20 mai 2009 à 08h12
Pourquoi les banques US se battent pour rembourser l'aide de l'Etat

Pourquoi les banques US se battent pour rembourser l'aide de l'Etat
La course au remboursement des aides du TARP, le plan de sauvetage de 700 milliards d'euros destiné à soutenir le secteur financier, se précise outre-Atlantique. Selon le Financial Times, 5 ou 6 banques américaines pourraient être autorisées à restituer par anticipation les sommes prêtées par l'Etat en 2008. Le Trésor et la FED devraient désigner les établissement concernées d'ici quelques semaines.
Goldman Sachs, American Express et JPMorgan Chase seraient presque assurés de faire partie des heureux élus après avoir que les « tests de résistance » imposés par l'administration américaine les ont dispensé de toute nouvelle recapitalisation. Selon Bloomberg, les trois groupes pourraient ainsi reverser quelque 45 milliards de dollars au gouvernement. Des fonds qui seraient immédiatement recyclés pour soutenir d'autres établissements bancaires.
De fait, depuis la publication des stress tests, le 7 mai, les grandes banques de Wall Street font feu de tout bois pour prouver qu'elles peuvent se passer de la garantie de l'Etat. Les levées de fonds se multiplient. Morgan Stanley a ainsi récupéré 4,5 milliards de dollars au cours du mois écoulé.
L'empressement des banques à rembourser leur dette auprès de l'Etat peut surprendre au vu des difficultés persistantes du secteur. American Express a ainsi été contraint à annoncer lundi un nouveau plan d'économie. Le Financial Times évoque une « ruée vers la sortie » du dispositif d'aide public, de la part de « prêteurs rivalisant pour pouvoir se vanter d'être le premier à rembourser ». Ce qui permettrait à ces pionniers de se distinguer des véritables canards boiteux.
Mais au delà de cette preuve supposée de santé susceptible de plaire aux investisseurs, les banques américaines souhaitent surtout se détacher d'une tutelle très encombrante. En souscrivant à des actions préférentielles convertibles en actions ordinaires, l'Etat américain s'est en effet assuré la possibilité à tout moment d'entrer au capital des géants de Wall Street et d'en prendre le contrôle. C'est par exemple ce qui s'est passé avec Citigroup qui a été nationalisée fin février à hauteur de 30%.

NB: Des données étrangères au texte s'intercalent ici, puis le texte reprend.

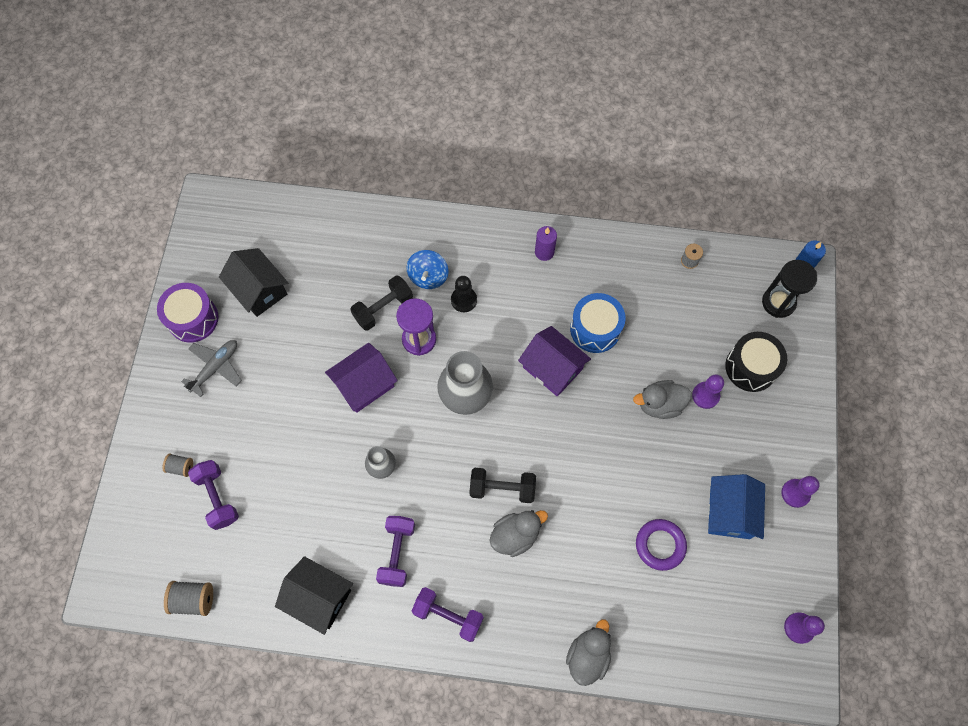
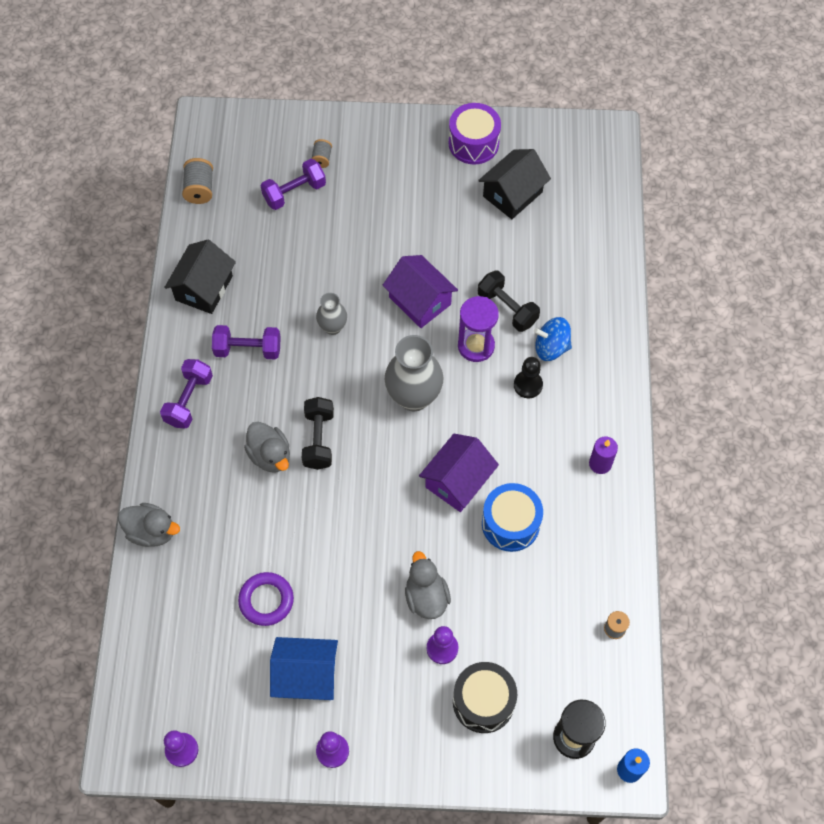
camera: 85 degrees right, 5 degrees down
(215, 367) = (424, 170): grey plane -> none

De plus, les banques espèrent échapper aux contreparties d'ores et déjà imposées dans le cadre du Tarp. A commencer par la limitation de la rémunération des dirigeants à 500.000 dollars par an - une des motifs majeures de remboursement anticipé, selon la presse anglo-saxonne. S'y ajoute la limitation des dividendes, l'interdiction des rachats d'actions et des opérations de croissance externe... la liste est longue. Et les banquiers craignent que les autorités n'y ajoutent des contraintes sur le versement des bonus, comme la polémique sur AIG a semblé l'annoncer. Ce qui les empêcherait de recruter les meilleurs éléments.
Enfin, se débarrasser au plus vite des actions préférentielles offre un avantage financier immédiat. Ces titres n'offrent aucun droit de vote mais, en contrepartie, elles rémunèrent mieux leur propriétaire. Leur remboursement anticipé permet donc de réduire le montant des divides versés à l'Etat. Lesquels se sont élevés à 2,5 milliards de dollars au premier trimestre, selon le Herald Tribune.